Full-text search across messages. The tsv GIN index is built as to_tsvector('english', unaccent(content)) — so it stems English but not Russian (Russian lexemes are stored unstemmed, so only exact word forms match). Most content here is Russian, so prefer ILIKE for substring search:

-- Russian / substring — reliable:
SELECT chat_id, left(content, 120)
FROM ai_chat_messages WHERE content ILIKE '%иранск%' LIMIT 20;

-- English phrase — can use the index:
SELECT chat_id, left(content, 120)
FROM ai_chat_messages
WHERE tsv @@ websearch_to_tsquery('english', 'some phrase') LIMIT 20;

Don't blow up your context

Tool outputs embed full page content and search payloads (hundreds of KB per row). On legacy rows they are in tool_calls; on v2 rows they moved to metadata->'parts' (the tool_calls trace itself is now small). Never SELECT tool_calls / metadata (or jsonb_pretty(...)) raw — project just the keys you need and truncate:

-- v2: outputs live in metadata.parts
SELECT part->>'type',
       left(regexp_replace((part->'output')::text, '\s+', ' ', 'g'), 200)
FROM ai_chat_messages m, jsonb_array_elements(m.metadata->'parts') part
WHERE (m.metadata->>'toolTraceVersion') = '2'
  AND part->>'state' = 'output-available' LIMIT 5;

-- legacy: outputs live in tool_calls
SELECT elem->>'toolName',
       left(regexp_replace((elem->'output')::text, '\s+', ' ', 'g'), 200)
FROM ai_chat_messages m, jsonb_array_elements(m.tool_calls) elem
WHERE elem ? 'output' LIMIT 5;

Server logs & live UI (for the error text the DB drops)

docker logs -f --tail=100 gitmost            # main app
docker compose -p gitmost logs -f --tail=100 # whole stack

Logging is json-file, max-size=10m max-file=5 → ~50 MB retained, then rotated, and wiped on container recreate. Thrown-tool error text is persisted — in the error field of tool_calls (v2 kind:'thrown' / post-#407 legacy) — so you no longer depend on live logs for it. Logs/live UI remain useful for pre-#407 rows (whose thrown errors were dropped) and for full stack traces beyond the truncated stored message. A per-tool tool_calls_total{tool,status} metric to VictoriaMetrics is still a possible future add for aggregate dashboards.

(Pose landmark coordinates)
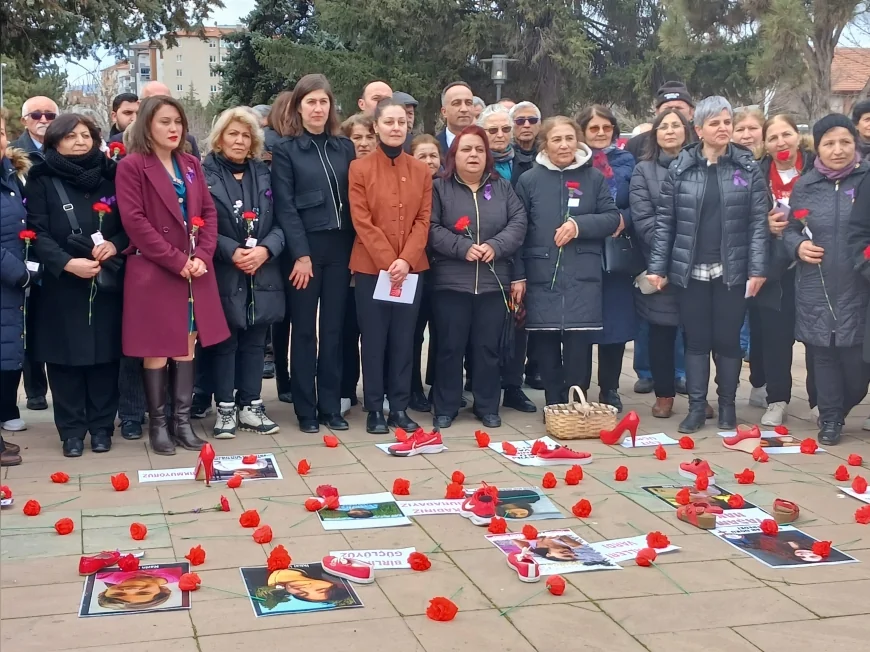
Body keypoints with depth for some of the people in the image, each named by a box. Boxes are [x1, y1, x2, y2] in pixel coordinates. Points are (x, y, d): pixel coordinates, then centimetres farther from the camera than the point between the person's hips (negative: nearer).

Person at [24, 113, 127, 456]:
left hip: (106, 283, 2)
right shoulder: (42, 181, 1)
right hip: (62, 285, -2)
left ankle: (101, 425, 15)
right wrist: (67, 263, -21)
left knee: (104, 354, 4)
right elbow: (37, 233, -7)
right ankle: (71, 430, 11)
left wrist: (115, 244, -12)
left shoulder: (109, 176, 10)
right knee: (66, 357, 1)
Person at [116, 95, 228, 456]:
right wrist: (176, 261, -15)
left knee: (187, 345, 9)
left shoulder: (191, 164, 12)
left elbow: (208, 213, 10)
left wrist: (202, 257, -6)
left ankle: (182, 421, 17)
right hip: (154, 272, -5)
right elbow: (135, 222, -13)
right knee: (157, 349, 1)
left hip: (195, 270, 5)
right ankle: (158, 423, 12)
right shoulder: (131, 167, -6)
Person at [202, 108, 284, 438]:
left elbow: (280, 221, 7)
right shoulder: (205, 174, -2)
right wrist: (232, 252, -18)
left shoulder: (263, 173, 12)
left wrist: (265, 249, -11)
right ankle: (225, 408, 12)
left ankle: (250, 405, 18)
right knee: (225, 342, 2)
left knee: (254, 342, 9)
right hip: (223, 274, -4)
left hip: (262, 273, 4)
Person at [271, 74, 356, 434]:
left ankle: (331, 405, 15)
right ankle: (306, 409, 9)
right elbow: (285, 207, -5)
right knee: (305, 330, 3)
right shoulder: (285, 150, 1)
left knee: (333, 328, 7)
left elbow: (354, 199, 9)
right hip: (305, 248, -3)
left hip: (340, 247, 3)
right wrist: (300, 254, -13)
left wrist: (355, 248, 1)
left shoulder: (345, 147, 11)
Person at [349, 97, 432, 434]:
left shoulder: (421, 171, 8)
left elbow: (423, 220, 3)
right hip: (371, 268, -3)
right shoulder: (360, 168, -1)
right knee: (374, 340, 3)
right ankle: (374, 409, 11)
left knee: (404, 340, 8)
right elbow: (361, 222, -7)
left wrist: (406, 260, -12)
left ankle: (400, 407, 16)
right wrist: (388, 261, -15)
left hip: (411, 268, 3)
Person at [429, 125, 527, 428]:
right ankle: (445, 408, 14)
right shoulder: (440, 188, 4)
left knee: (488, 346, 7)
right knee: (450, 346, 3)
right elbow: (432, 228, -7)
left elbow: (518, 223, 1)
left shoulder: (503, 186, 11)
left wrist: (495, 246, -14)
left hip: (493, 282, 2)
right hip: (451, 282, -2)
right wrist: (463, 248, -18)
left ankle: (487, 406, 19)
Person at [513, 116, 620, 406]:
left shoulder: (594, 177, 5)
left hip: (582, 276, 0)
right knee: (546, 342, 4)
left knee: (576, 342, -1)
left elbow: (612, 218, 4)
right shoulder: (529, 180, 4)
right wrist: (518, 276, -1)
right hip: (541, 275, 0)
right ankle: (554, 405, 17)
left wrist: (579, 225, -13)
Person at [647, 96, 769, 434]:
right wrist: (657, 266, -5)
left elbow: (758, 222, -2)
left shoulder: (748, 168, 1)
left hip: (732, 270, 0)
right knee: (696, 339, 7)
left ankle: (727, 405, 21)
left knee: (728, 339, 7)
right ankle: (697, 407, 16)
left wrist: (757, 268, -10)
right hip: (690, 270, 1)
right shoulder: (680, 169, 1)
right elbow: (665, 221, 1)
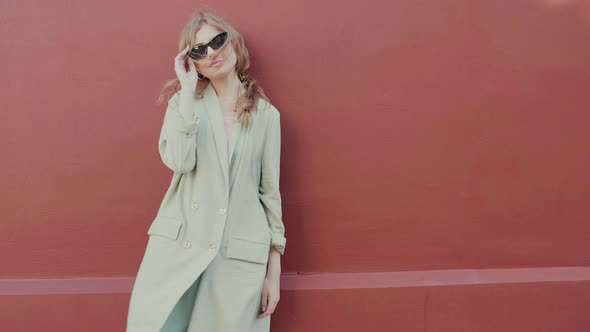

• **PROBLEMS TO WORK ON**
• 1. According to the chat-database notes, about how much log data is kept before the logs are rotated?
• 2. Rewrite the chat-database notes between "docker logs -f" and "for aggregate dashboards.", inclusive, switching "whole stack" to "entire stack".
• 3. Continue the chat-database notes from the point where they end.
This data has nothing to do with the chat-database notes.

• **ACTIVITY ANSWERS**
• 1. About 50 MB.

• 2.
docker logs -f --tail=100 gitmost            # main app
docker compose -p gitmost logs -f --tail=100 # entire stack

Logging is json-file, max-size=10m max-file=5 → ~50 MB retained, then rotated, and wiped on container recreate. Thrown-tool error text is persisted — in the error field of tool_calls (v2 kind:'thrown' / post-#407 legacy) — so you no longer depend on live logs for it. Logs/live UI remain useful for pre-#407 rows (whose thrown errors were dropped) and for full stack traces beyond the truncated stored message. A per-tool tool_calls_total{tool,status} metric to VictoriaMetrics is still a possible future add for aggregate dashboards.

• 3.
Gotchas checklist

  • Check metadata.toolTraceVersion first. v2 (= 2) has no output in tool_calls; legacy has it inline. Never trend a metric across the era boundary.
  • Counting every tool_calls element → overcount. Count OUTCOME elements — v2: ok or error; legacy: output or error — never both call+outcome as invocations.
  • isError / success=false ≈ 0 does not mean "no errors" — thrown errors are an error element (v2 kind:'thrown' / post-#407), not in the output.
  • v2: soft-error markers (the tool output) are in metadata.parts, NOT tool_calls. Legacy: they are in the tool_calls outcome output.
  • v2: kind splits a real hard-fail (thrown) from an aborted call (interrupted) directly — no orphan heuristic needed. The orphan gap is a pre-#407-legacy-only proxy.
  • editPageText.failed is [] on success — test for non-empty, not presence.
  • aborted runs = server restarts, failed runs = provider overload — not agent mistakes.
  • Never dump a raw tool_calls or metadata.parts cell — outputs are hundreds of KB.
  • Logs are ephemeral (≤50 MB, wiped on recreate) — grab pre-#407 hard-error text live.

Snapshot (2026-07-07, illustrative — rerun the queries for current numbers)

All rows in this snapshot predate #490, so they are legacy-era (outputs inline in tool_calls, orphan proxy for thrown errors). Do not trend these numbers against v2 rows — segment by toolTraceVersion first.

  • 226 chats, 732 messages, 46 runs; ~4 400 real tool invocations.
  • Soft errors (persisted): editPageText 4/79 (bad/non-unique find) + 9 markdown-in-find warnings; semanticSearch 3/4 (unavailable); Habr_update_draft_from_docmost 1/2 (doc sent as object, not string).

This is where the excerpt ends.